Testing for differences between groups of curves

We employed an Interval-Wise Testing algorithm developed for omics data (IWTomics25) to test for differences between the two groups of shifted mortality curves produced by probKMA with \(K=2\) (again, separately for DPC, ISTAT and MAX). IWTomics is a non-parametric, permutation-based functional hypothesis test. It contrasts two sets of curves aligned on a common domain to detect locations where their distributions differ significantly, and scales at which such significant differences are displayed (scales correspond to varying degrees of adjustment for multiple testing on intervals of varying lengths). Here locations are represented by the 65 days where the shifted mortality curves are defined, while scales vary from 1 day to the whole 65 days. The test was performed with the R package IWTomics25,61. The package allows the user to select among various possible test statistics. Since our tests contrasted groups of curves produced by probKMA with a Euclidean (\(L^2\)) distance, so that cluster centers are in effect the functional means of the aligned curves in each cluster, we employed the mean as test statistic in IWTomics. The number of permutations was set to 1000 (default value).

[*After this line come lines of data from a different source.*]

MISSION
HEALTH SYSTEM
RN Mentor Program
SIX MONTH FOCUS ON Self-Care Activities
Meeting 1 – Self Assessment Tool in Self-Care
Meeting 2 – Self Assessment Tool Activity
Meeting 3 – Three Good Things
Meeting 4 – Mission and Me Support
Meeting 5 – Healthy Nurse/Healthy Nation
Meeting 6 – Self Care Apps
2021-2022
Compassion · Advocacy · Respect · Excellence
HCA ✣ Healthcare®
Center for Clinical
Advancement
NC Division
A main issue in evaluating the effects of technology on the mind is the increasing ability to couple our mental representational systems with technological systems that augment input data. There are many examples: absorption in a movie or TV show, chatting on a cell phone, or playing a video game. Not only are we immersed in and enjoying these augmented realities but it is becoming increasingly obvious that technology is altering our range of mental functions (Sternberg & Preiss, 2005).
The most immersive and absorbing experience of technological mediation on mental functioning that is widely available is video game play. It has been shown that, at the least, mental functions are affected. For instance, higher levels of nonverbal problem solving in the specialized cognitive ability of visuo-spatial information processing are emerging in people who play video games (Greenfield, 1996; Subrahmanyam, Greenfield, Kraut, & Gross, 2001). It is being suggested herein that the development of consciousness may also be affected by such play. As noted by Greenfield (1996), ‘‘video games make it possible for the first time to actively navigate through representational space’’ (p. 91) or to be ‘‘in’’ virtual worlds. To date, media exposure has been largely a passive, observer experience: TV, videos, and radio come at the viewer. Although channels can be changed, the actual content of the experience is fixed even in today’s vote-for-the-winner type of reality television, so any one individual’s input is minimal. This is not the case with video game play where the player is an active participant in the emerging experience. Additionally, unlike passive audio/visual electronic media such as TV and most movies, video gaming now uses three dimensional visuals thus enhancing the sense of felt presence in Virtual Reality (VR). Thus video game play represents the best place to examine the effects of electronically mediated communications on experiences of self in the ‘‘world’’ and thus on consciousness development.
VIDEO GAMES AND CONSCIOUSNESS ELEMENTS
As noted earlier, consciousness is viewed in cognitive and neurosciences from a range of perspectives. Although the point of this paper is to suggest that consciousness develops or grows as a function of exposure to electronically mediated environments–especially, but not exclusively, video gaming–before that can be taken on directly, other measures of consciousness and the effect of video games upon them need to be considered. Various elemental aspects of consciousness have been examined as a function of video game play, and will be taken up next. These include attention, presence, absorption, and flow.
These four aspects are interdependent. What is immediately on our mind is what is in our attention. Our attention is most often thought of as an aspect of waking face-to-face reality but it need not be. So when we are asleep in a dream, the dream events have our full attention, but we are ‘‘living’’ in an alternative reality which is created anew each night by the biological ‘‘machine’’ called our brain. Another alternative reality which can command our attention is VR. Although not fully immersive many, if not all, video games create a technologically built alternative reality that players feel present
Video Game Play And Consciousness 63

Functional boxplots and depth analyses

The functional boxplot28 is an exploratory tool used to visualize functional data. It is constructed after ordering a set of curves based on a depth measure, such as the modified band depth29. The statistics employed to construct a functional boxplots are: the 50% central region envelope, the median curve, and the maximum non-outlying envelope. The 50% central region envelope corresponds to the box in a classical boxplot; it contains the 50% deepest, most centrally located curves. The median, i.e. the deepest curve, is inside this box and represents a robust “center” of the functional data set. The maximum non-outlying envelope is obtained by inflating the 50% central region envelope by 1.5 times its range. All curves extending outside of this envelope are flagged as outliers (the fact that the ISTAT data set in Fig. 3(b) lacks outlying curves based on this definition is due to the width of its 50% central region envelope). We ranked the curves based on their depth measurements, after attributing a sign to such measurements with an ad hoc procedure. We subtract the median from each curve, and consider the share of the domain on which the difference is positive. If this is larger than 50%, we attribute a positive sign to the curve’s depth—otherwise, we attribute a negative sign. Curves can thus be ranked from the most outlying above the median (labeled as positive), down to those close to the median, down to the most outlying below the median (labeled as negative)—see Fig. 3(b). While this is not a fully general procedure, it works well on the DPC, ISTAT and MAX mortality curves we considered, which are rather unambiguously above/below the median (the share of the domain where the difference from the median is positive is \(\ge 70\) or \(\le 30\%\) for all curves in all three data sets). Note also that the median curve of a data set, defined as the deepest, does not necessarily have half of the curves above it and half of the curves below it in the signed ranking we created (e.g., Toscana is the median curve in both ISTAT and MAX data sets, but the number of curves above/below it differs).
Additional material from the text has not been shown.